The second village was busier with stalls selling dried seafood and littered with shops and eateries. The whole area was buzzing with activities and we saw almost an unending stream of motorbikes passing by either ferrying people or transporting goods.

stalls selling dried seafood

a variety of dried ikan bilis/anchovies

typical daily life in Air Masin village

a view of the village

a primary school hidden among the houses
The village seemed to me to be less organised with their buildings and layout and it had also fallen short on the standard of cleanliness as compared to Kukup Laut. We were informed later by our host that the villagers of Kukup Laut were serious about their cleanliness in terms of garbage disposal and general upkeep of their public areas etc. and most impressively, they were environmentally conscious and the village committee held meetings on the subject regularly.
We were glad that we stayed at Kukup Laut. The room allocated to us was in the newest building of Kukup Xiang Chalet (龜咯翔海上民宿) that fronting the open sea. It was spacious and the bedding provided could sleep 14 people.

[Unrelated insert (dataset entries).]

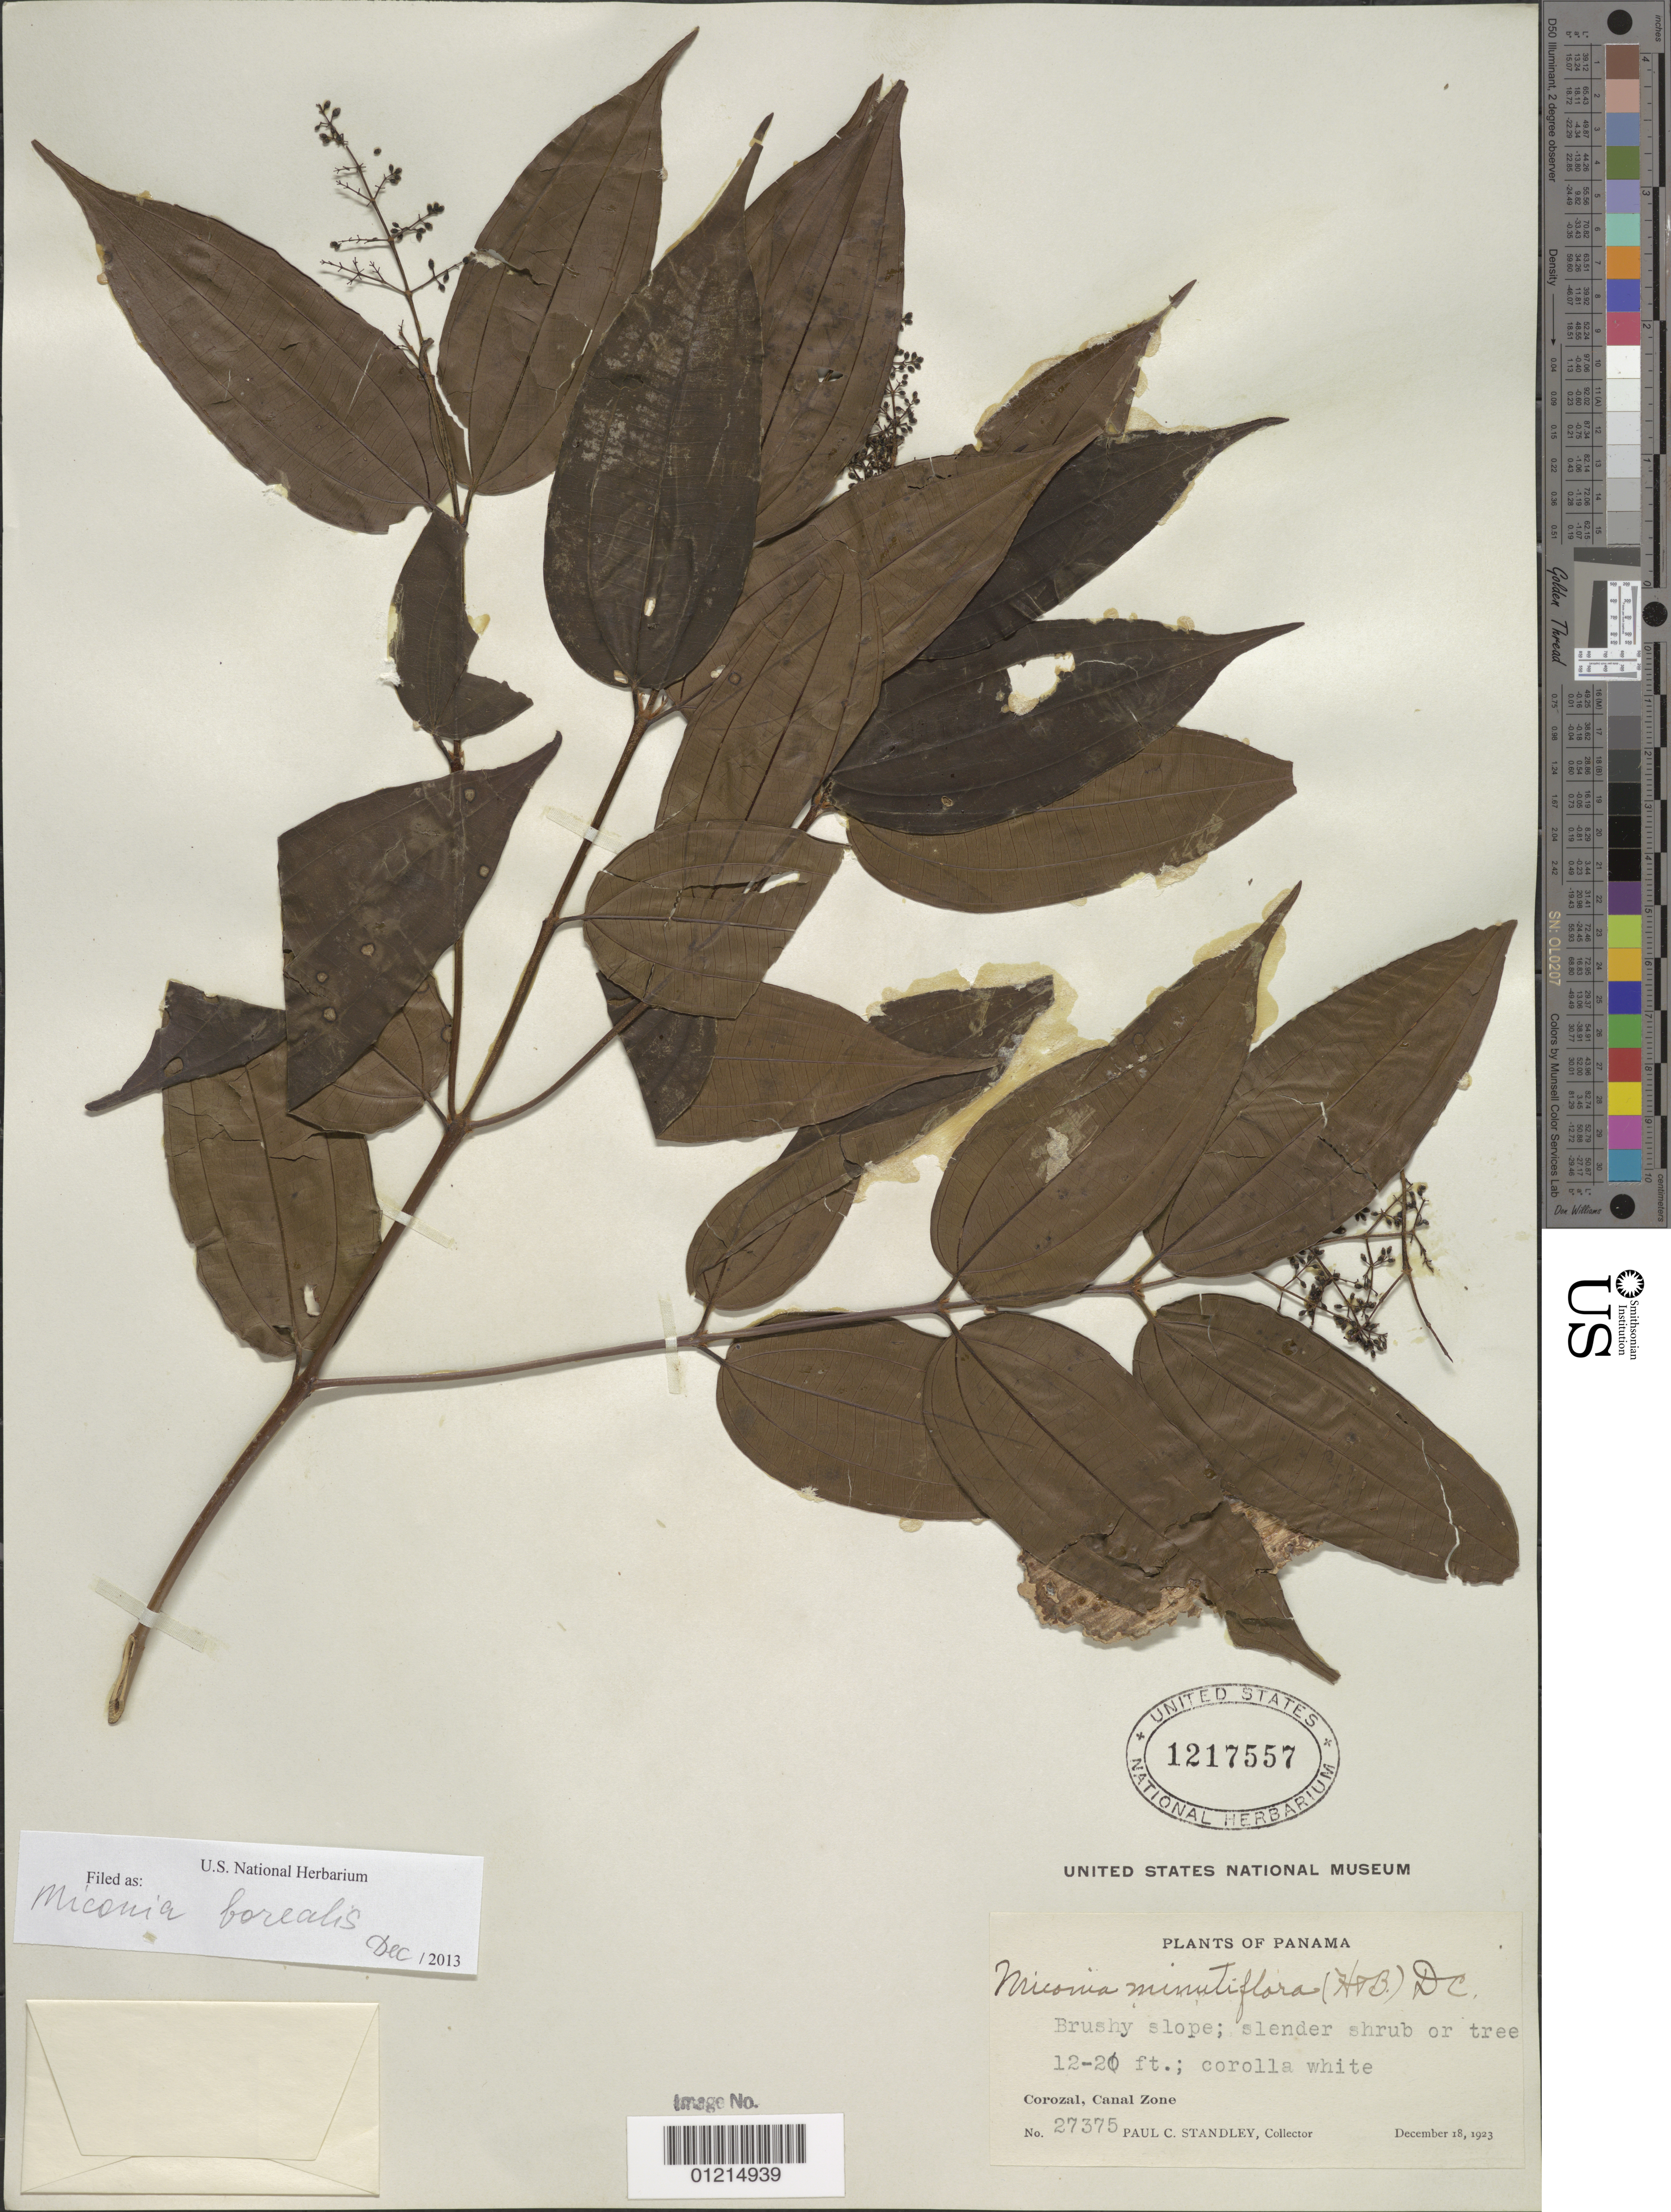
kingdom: Plantae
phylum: Tracheophyta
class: Magnoliopsida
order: Myrtales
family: Melastomataceae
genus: Miconia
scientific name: Miconia borealis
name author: Gleason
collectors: P. C. Standley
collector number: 27375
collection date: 1923-12-18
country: Panama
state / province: Panamá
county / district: Canal Zone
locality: Corozal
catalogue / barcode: US 1217557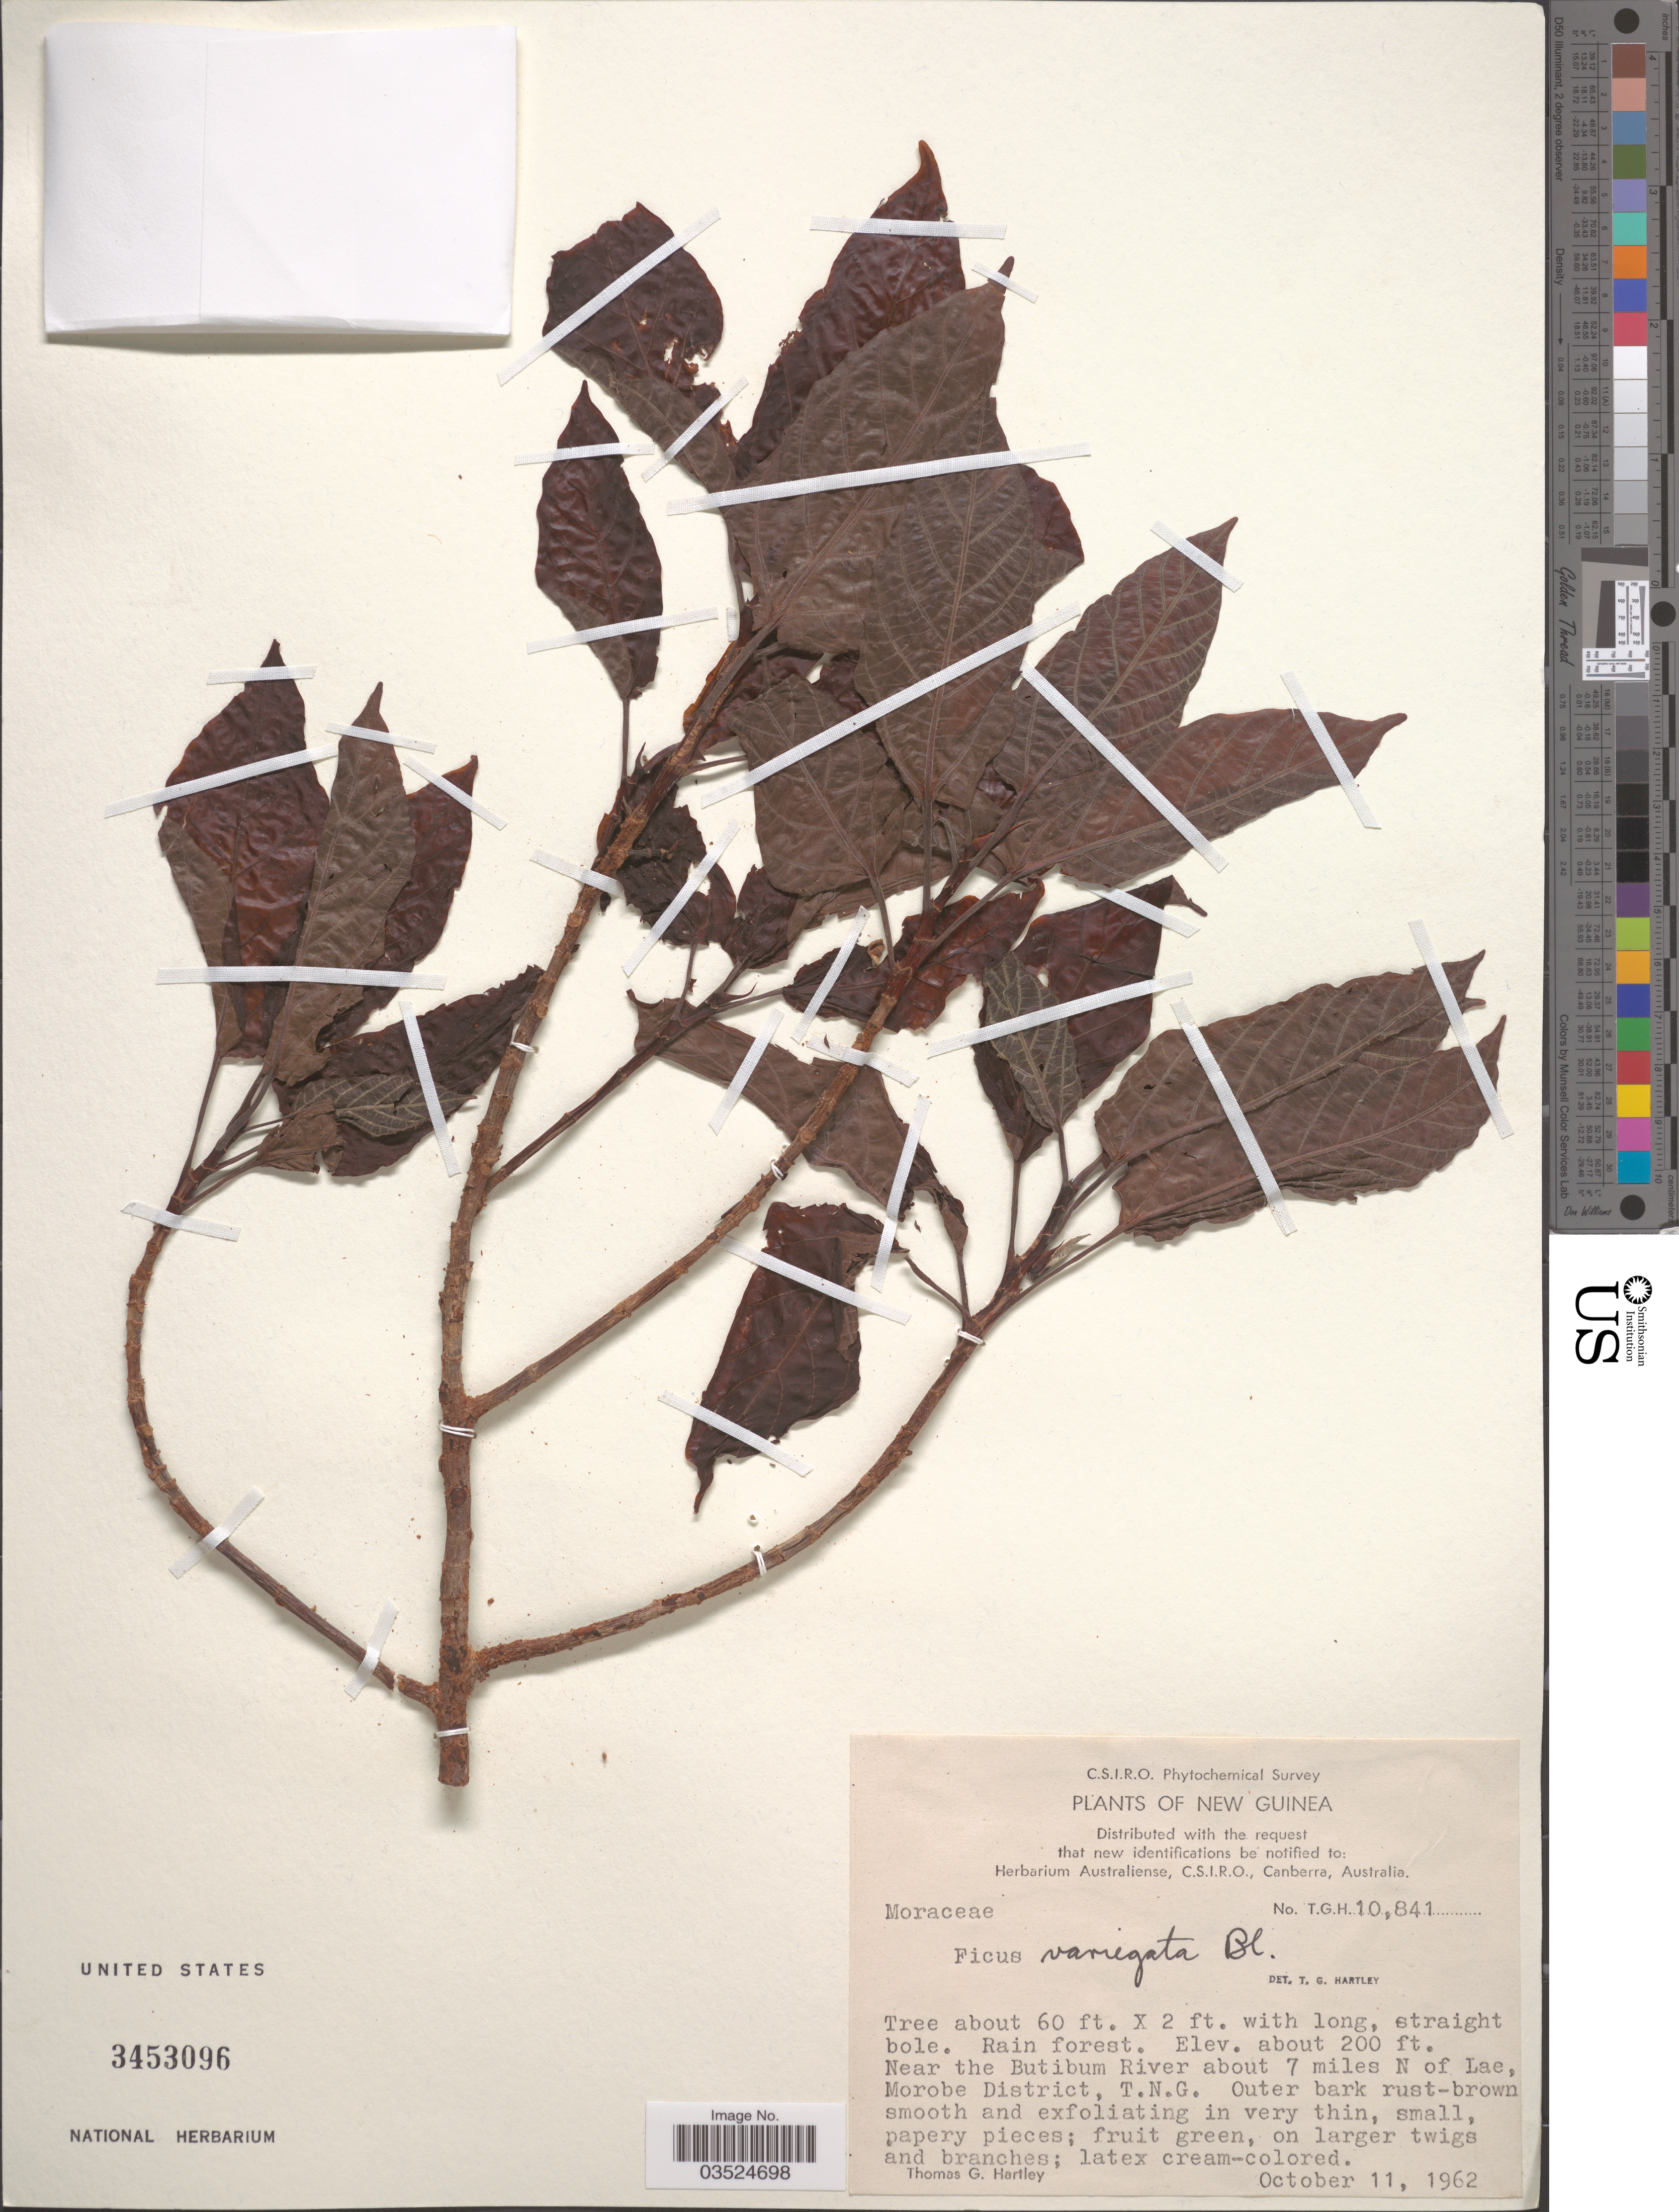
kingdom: Plantae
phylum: Tracheophyta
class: Magnoliopsida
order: Rosales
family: Moraceae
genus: Ficus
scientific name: Ficus variegata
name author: Blume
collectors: T. G. Hartley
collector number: TGH 10841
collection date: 1962-10-11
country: Papua New Guinea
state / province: Morobe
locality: New Guinea. Near the Butibum River about 7 miles N of Lae, Morobe District, T. N. G.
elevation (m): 61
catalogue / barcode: US 3453096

(stock picture of Kukup Xiang Chalet)
It was full board with breakfast, lunch, afternoon tea, dinner and even supper. Being under the weather I had to catch up with rest in the afternoon and I missed out the apparently rather sumptuous afternoon tea on both days.

the afternoon tea that I missed out… (photo credit: Nelson Hui)
The weather on the last day was beautiful but then it was time to bid farewell…

the mangrove that we did not manage to set our feet on…
For someone who is used to staying at seaside resorts with sandy beaches, staying at a fishing village and was given the chance to have a peep into the villagers’ life was refreshing and a nice change for me. The fellowship with Ellen’s family and the laughter we had added colours to the trip. Besides, travelling with avid photographers certainly had its benefit as I got to add a few artistically shot pictures to my photo album.

after numerous attempts and uncontrollable laughter, we eventually managed to take a more “behaving” group photo!
As I look back, among the quaint houses, the boardwalk, the mudskippers under the houses, the fishing platforms and the layback life, what I find the most memorable is the serene evening of Kukup.
“Travel makes one modest. You see what a tiny place you occupy in the world.”